On 11/1/21 7:31 PM, Jan Kara wrote:
On Thu 28-10-21 15:09:08, Joseph Qi wrote:
Hi Jan,
On 10/25/21 11:13 PM, Jan Kara wrote:
ocfs2_truncate_file() did unmap invalidate page cache pages before zeroing partial tail cluster and setting i_size. Thus some pages could be left (and likely have left if the cluster zeroing happened) in the page cache beyond i_size after truncate finished letting user possibly see stale data once the file was extended again. Also the tail cluster
I don't quite understand the case. truncate_inode_pages() will truncate pages from new_i_size to i_size, and the following ocfs2_orphan_for_truncate() will zero range and then update i_size for inode as well as dinode. So once truncate finished, how stale data exposing happens? Or do you mean a race case between the above two steps?
Sorry, I was not quite accurate in the above paragraph. There are several ways how stale pages in the pagecache can cause problems.

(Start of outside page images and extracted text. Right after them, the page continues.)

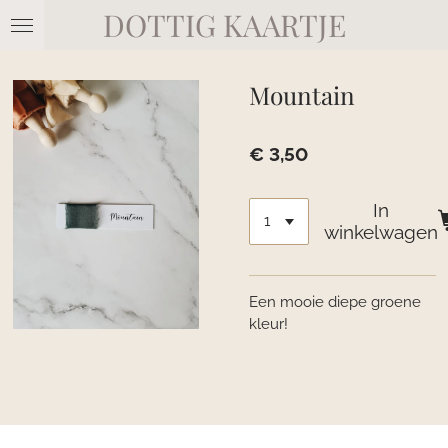
DOTTIG KAARTJE
Ga
direct
naar
de
Mountain
hoofdinhoud
€ 3,50
In
winkelwagen
Een mooie diepe groene
kleur!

- Because i_size is reduced after truncating page cache, page fault can
happen after truncating page cache and zeroing pages but before reducing i_size. This will in allow user to arbitrarily modify pages that are used for writing zeroes into the cluster tail and after file extension these data will become visible.

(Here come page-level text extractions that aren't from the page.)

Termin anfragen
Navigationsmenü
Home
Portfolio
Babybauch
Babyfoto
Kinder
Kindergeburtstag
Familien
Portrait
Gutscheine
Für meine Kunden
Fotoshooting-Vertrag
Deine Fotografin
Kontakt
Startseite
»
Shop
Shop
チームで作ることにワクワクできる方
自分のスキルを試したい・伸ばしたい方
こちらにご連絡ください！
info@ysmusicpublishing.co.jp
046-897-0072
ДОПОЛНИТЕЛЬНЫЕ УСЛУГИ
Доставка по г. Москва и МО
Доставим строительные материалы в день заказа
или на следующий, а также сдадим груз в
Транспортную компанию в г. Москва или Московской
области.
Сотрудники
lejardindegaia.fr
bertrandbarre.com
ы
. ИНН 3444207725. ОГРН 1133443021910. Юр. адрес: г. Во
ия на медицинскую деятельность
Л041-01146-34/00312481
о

- The tail cluster zeroing in ocfs2_orphan_for_truncate() can actually try
to write zeroed pages above i_size (e.g. if we have 4k blocksize, 64k clustersize, and do truncate(f, 4k) on a 4k file). This will cause exactly same problems as already described in commit 5314454ea3f "ocfs2: fix data corruption after conversion from inline format".
Hope it is clearer now.
So the core reason is ocfs2_zero_range_for_truncate() grabs pages and then zero, right? I think an alternative way is using zeroout instead of zero pages, which won't grab pages again. Anyway, I'm also fine with your way since it is simple.
Reviewed-by: Joseph Qi joseph.qi@linux.alibaba.com